As global markets navigate the uncertainty brought on by US President Donald Trump’s latest wave of tariffs, the event carries heightened significance. Trump’s aggressive trade policies—particularly his push for reciprocal tariffs—have unsettled economies reliant on international commerce, including major players like India and Brazil.

IMF Managing Director Kristalina Georgieva and Saudi Finance Minister Mohammed Al Jadaan are expected to lead the discussions, delivering key insights at the prestigious Maraya event venue. Georgieva’s presence at the conference marks her third major engagement in the Middle East in recent weeks, following the Arab Fiscal Forum and the World Governments Summit in Dubai, where she reiterated concerns over sluggish global growth and mounting public debt.

According to the IMF, economic expansion in the Middle East and North Africa is projected to reach 3.6 percent this year. However, the region faces a dimmer long-term outlook, reflecting a broader global trend of slowing productivity and rising fiscal burdens. By 2030, global public debt is expected to climb to 100 percent of GDP. Many economies in the region are already under pressure, with national debt levels surpassing 70 percent of GDP, raising fears of prolonged economic stagnation.

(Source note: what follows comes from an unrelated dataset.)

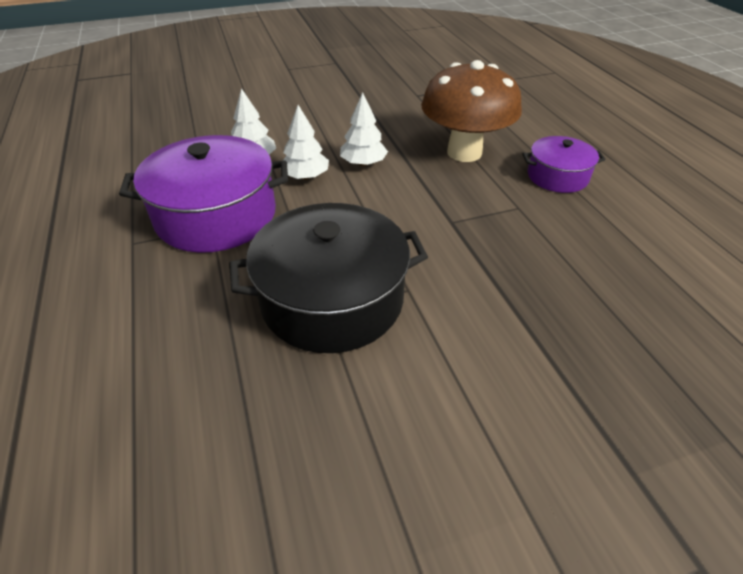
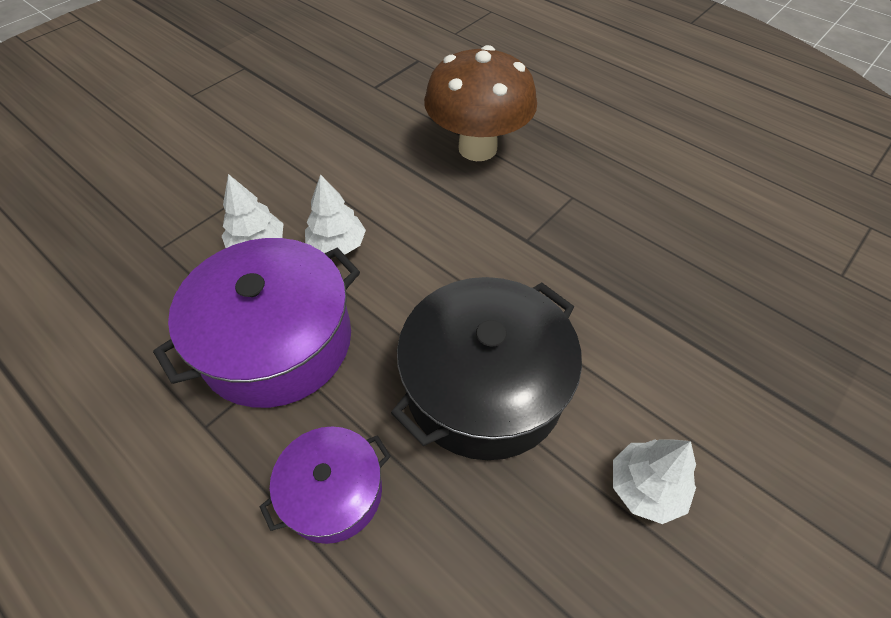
camera: 30 degrees left, 10 degrees up
(363, 163) = (386, 202): white tree -> white tree (645, 487)
(557, 176) = (580, 145): purple pot -> purple pot (333, 492)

Trump’s tariff strategy has added another layer of complexity to the global economic picture. His administration has threatened a series of new duties on trade partners, aiming to extract domestic economic concessions. Speaking on Wednesday, Trump defended his approach, stating, “We’re going to be doing reciprocal tariffs—whatever they charge us, we charge them. Very simple.”

Among the most affected economies is India, which has deep trade ties with the US. Bilateral trade between the two nations reached significant levels in 2024, with Indian exports to the US totaling $77.5 billion, while American exports to India stood at $40.7 billion. In an attempt to ease tensions, India recently slashed some import duties, cutting its peak tariff rate from 150 percent to 70 percent. Following a meeting at the White House, Trump and Indian Prime Minister Narendra Modi announced plans to negotiate a more balanced trade agreement.

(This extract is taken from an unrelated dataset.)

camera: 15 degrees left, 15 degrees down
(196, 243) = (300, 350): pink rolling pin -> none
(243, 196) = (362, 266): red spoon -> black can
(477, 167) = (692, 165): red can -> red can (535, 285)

The rise of protectionism has drawn concern from global financial leaders. Both Georgieva and Al Jadaan have warned of the dangers posed by restrictive trade policies, urging emerging economies to explore alternative pathways for sustainable growth. The IMF chief has emphasized the need for greater economic agility, cautioning that traditional trade-driven models may no longer be sufficient to sustain long-term development.

For countries in the Gulf Cooperation Council, regional integration has become an increasingly important strategy. At the IMF’s annual meeting in Washington last October, GCC finance ministers highlighted major collaborative initiatives, including infrastructure development, electric grid connectivity, and a regional rail network aimed at boosting economic efficiency.

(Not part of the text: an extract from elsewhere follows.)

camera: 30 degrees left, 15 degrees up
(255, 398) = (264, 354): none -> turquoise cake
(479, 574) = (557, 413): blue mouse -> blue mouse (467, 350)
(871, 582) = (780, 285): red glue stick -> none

Georgieva has also pointed to digitalization as a critical driver of economic productivity. Nations in the MENA region that have embraced technological advancements, she noted, are already seeing stronger economic performance compared to those slow to adopt digital transformation.

With the global trade landscape shifting and economic headwinds intensifying, emerging markets must navigate an uncertain future. The discussions in AlUla will be pivotal in shaping how these economies adapt to the evolving global order and seek new avenues for resilience and growth.